> _Excerpted text_

--------------------------------

- Venue: Velodroom Limburg, Heusden-Zolder
- Date: 12 February
- Competitors: 38 from 12 nations
- Winning time: 42.609

Medalists
| gold medal | Timmy Gillion Rayan Helal Sébastien Vigier | France |
| silver medal | Harrie Lavreysen Loris Leneman Tijmen van Loon | Netherlands |
| bronze medal | Harry Ledingham-Horn Hayden Norris Harry Radford | Great Britain |

= 2025 UEC European Track Championships – Men's team sprint =

The men's team sprint competition at the 2025 UEC European Track Championships was held on 12 February 2025.

==Results==
===Qualifying===
The eight fastest teams advanced to the first round.

--------------------------------

> _Directive 1_
Copy the rows exactly as they appear, everything from the first row down through the line containing "genus: Macaranga", with both ends included.
The text and the rows were drawn from separate sources.

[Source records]
--------------------------------

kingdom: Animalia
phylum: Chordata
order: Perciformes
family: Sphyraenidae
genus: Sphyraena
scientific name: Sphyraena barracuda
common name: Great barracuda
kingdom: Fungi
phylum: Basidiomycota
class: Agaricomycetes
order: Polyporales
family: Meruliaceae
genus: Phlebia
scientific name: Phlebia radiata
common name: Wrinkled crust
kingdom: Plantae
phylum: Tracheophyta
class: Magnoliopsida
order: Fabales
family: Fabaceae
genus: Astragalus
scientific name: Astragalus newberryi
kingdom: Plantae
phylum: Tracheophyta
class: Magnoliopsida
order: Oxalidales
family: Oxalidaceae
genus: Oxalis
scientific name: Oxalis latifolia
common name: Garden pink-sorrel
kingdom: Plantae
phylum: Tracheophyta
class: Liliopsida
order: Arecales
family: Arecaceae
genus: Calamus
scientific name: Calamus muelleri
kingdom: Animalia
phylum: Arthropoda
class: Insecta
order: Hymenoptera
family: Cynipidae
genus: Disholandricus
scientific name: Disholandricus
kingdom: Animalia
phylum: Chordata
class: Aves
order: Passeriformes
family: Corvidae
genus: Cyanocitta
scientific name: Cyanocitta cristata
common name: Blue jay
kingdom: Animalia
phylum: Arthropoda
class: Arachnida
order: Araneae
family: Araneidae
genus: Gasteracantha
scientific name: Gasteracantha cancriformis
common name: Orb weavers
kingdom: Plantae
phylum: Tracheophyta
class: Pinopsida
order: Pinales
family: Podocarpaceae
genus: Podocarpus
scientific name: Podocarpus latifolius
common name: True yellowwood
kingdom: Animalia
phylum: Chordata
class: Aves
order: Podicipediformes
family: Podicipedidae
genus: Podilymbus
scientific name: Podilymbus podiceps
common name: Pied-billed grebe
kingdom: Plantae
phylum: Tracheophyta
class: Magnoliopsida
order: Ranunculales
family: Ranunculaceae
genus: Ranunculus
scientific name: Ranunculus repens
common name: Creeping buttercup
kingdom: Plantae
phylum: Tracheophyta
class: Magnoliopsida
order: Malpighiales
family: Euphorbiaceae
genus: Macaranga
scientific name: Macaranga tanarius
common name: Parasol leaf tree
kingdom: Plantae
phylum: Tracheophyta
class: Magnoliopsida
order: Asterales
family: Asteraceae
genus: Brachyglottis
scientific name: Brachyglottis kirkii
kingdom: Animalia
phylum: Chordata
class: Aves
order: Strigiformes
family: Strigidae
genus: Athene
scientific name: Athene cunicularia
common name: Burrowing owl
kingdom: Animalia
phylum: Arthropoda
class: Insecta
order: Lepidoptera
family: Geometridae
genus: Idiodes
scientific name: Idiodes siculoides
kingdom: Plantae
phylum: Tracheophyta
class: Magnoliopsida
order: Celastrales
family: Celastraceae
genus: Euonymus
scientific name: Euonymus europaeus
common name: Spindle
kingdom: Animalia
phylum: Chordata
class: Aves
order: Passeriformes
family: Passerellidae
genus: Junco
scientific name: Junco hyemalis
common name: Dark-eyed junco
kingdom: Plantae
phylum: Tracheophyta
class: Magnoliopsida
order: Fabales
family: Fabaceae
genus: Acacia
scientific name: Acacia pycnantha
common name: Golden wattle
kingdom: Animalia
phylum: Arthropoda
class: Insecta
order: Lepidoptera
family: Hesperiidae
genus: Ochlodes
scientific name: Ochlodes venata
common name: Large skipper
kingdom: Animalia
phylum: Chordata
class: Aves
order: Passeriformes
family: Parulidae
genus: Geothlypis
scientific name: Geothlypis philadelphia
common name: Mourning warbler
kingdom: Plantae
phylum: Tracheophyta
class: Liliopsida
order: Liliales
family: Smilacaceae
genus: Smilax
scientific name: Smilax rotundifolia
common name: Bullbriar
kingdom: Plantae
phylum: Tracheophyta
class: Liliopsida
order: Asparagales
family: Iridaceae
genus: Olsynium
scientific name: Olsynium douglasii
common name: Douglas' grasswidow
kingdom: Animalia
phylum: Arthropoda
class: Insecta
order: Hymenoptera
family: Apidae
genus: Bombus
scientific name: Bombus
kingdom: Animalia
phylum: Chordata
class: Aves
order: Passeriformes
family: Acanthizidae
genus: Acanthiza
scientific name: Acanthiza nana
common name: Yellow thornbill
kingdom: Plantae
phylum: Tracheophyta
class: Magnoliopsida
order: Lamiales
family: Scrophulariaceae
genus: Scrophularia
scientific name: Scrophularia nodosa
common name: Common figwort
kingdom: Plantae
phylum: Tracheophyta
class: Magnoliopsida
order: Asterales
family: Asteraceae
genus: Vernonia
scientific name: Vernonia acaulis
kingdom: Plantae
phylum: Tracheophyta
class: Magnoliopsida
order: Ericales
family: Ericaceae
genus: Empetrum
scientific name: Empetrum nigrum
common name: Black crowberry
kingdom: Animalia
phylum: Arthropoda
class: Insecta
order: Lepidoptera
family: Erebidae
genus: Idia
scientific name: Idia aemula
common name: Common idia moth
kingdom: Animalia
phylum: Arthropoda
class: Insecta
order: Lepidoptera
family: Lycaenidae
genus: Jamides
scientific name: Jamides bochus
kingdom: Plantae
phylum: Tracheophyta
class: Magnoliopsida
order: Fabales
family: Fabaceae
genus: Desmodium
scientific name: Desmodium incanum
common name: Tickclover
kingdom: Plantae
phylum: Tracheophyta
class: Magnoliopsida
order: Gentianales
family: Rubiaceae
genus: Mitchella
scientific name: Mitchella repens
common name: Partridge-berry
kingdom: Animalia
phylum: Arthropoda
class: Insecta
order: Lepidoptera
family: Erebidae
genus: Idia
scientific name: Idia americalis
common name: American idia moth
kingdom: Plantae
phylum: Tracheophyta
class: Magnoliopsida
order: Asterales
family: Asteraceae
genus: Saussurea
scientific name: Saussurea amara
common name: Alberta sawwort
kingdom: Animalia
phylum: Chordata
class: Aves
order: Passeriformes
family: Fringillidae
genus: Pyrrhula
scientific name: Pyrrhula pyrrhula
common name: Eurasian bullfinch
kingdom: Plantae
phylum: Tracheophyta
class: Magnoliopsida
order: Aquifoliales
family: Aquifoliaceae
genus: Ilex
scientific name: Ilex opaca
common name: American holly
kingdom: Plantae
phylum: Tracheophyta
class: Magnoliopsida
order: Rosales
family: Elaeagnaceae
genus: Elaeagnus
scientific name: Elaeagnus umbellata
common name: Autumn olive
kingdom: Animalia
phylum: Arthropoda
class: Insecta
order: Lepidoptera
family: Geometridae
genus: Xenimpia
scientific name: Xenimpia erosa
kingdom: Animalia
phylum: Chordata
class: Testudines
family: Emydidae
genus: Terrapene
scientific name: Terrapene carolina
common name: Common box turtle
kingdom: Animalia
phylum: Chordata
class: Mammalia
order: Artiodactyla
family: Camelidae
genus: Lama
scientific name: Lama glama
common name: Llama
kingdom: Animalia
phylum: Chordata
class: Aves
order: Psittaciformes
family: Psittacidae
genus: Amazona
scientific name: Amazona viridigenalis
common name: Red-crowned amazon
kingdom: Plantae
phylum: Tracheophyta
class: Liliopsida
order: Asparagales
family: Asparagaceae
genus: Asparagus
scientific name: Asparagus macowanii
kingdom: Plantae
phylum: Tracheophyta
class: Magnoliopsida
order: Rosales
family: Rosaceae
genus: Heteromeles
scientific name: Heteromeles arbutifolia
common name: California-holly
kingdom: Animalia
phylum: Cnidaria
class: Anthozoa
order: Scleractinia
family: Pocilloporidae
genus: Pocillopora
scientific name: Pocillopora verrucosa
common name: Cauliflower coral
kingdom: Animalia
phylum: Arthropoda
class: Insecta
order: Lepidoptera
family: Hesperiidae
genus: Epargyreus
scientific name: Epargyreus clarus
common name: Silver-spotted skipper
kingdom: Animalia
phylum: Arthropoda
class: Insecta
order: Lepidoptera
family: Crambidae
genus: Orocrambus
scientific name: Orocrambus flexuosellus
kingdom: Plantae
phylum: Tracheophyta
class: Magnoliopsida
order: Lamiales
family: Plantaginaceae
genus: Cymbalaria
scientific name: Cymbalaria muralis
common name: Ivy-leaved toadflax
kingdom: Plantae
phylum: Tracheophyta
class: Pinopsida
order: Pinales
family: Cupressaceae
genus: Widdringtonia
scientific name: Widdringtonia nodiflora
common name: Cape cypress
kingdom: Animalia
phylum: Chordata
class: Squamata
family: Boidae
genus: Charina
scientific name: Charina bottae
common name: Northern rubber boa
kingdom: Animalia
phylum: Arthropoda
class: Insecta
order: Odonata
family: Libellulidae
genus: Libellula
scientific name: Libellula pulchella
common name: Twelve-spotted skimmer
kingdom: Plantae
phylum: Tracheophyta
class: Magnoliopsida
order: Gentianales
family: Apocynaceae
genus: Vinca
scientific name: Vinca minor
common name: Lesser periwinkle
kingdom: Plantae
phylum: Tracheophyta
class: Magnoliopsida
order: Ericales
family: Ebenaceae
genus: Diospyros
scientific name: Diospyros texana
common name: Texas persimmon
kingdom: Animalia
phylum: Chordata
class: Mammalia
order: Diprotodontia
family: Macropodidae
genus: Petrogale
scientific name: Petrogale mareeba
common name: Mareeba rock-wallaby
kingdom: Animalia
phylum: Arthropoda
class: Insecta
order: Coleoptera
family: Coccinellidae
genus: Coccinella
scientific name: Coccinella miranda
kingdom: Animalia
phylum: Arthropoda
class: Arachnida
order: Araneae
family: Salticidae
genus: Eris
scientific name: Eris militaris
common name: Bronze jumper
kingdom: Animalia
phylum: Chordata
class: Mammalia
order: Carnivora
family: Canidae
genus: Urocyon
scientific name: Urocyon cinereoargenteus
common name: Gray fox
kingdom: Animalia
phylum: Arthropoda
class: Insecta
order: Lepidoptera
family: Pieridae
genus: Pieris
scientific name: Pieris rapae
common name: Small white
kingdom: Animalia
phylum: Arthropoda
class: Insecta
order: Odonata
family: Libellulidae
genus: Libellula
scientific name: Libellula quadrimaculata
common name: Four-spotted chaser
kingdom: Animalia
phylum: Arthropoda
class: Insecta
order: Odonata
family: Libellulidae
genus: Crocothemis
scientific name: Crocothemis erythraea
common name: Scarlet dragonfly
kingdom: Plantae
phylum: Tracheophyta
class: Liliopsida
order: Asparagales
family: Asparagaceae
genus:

--------------------------------

> _Directive 2_
Repeat the entire text on the 2025 European men's team sprint word for word.

> _Expected answer 1_
kingdom: Animalia
phylum: Chordata
order: Perciformes
family: Sphyraenidae
genus: Sphyraena
scientific name: Sphyraena barracuda
common name: Great barracuda
kingdom: Fungi
phylum: Basidiomycota
class: Agaricomycetes
order: Polyporales
family: Meruliaceae
genus: Phlebia
scientific name: Phlebia radiata
common name: Wrinkled crust
kingdom: Plantae
phylum: Tracheophyta
class: Magnoliopsida
order: Fabales
family: Fabaceae
genus: Astragalus
scientific name: Astragalus newberryi
kingdom: Plantae
phylum: Tracheophyta
class: Magnoliopsida
order: Oxalidales
family: Oxalidaceae
genus: Oxalis
scientific name: Oxalis latifolia
common name: Garden pink-sorrel
kingdom: Plantae
phylum: Tracheophyta
class: Liliopsida
order: Arecales
family: Arecaceae
genus: Calamus
scientific name: Calamus muelleri
kingdom: Animalia
phylum: Arthropoda
class: Insecta
order: Hymenoptera
family: Cynipidae
genus: Disholandricus
scientific name: Disholandricus
kingdom: Animalia
phylum: Chordata
class: Aves
order: Passeriformes
family: Corvidae
genus: Cyanocitta
scientific name: Cyanocitta cristata
common name: Blue jay
kingdom: Animalia
phylum: Arthropoda
class: Arachnida
order: Araneae
family: Araneidae
genus: Gasteracantha
scientific name: Gasteracantha cancriformis
common name: Orb weavers
kingdom: Plantae
phylum: Tracheophyta
class: Pinopsida
order: Pinales
family: Podocarpaceae
genus: Podocarpus
scientific name: Podocarpus latifolius
common name: True yellowwood
kingdom: Animalia
phylum: Chordata
class: Aves
order: Podicipediformes
family: Podicipedidae
genus: Podilymbus
scientific name: Podilymbus podiceps
common name: Pied-billed grebe
kingdom: Plantae
phylum: Tracheophyta
class: Magnoliopsida
order: Ranunculales
family: Ranunculaceae
genus: Ranunculus
scientific name: Ranunculus repens
common name: Creeping buttercup
kingdom: Plantae
phylum: Tracheophyta
class: Magnoliopsida
order: Malpighiales
family: Euphorbiaceae
genus: Macaranga

> _Expected answer 2_
- Venue: Velodroom Limburg, Heusden-Zolder
- Date: 12 February
- Competitors: 38 from 12 nations
- Winning time: 42.609

Medalists
| gold medal | Timmy Gillion Rayan Helal Sébastien Vigier | France |
| silver medal | Harrie Lavreysen Loris Leneman Tijmen van Loon | Netherlands |
| bronze medal | Harry Ledingham-Horn Hayden Norris Harry Radford | Great Britain |

= 2025 UEC European Track Championships – Men's team sprint =

The men's team sprint competition at the 2025 UEC European Track Championships was held on 12 February 2025.

==Results==
===Qualifying===
The eight fastest teams advanced to the first round.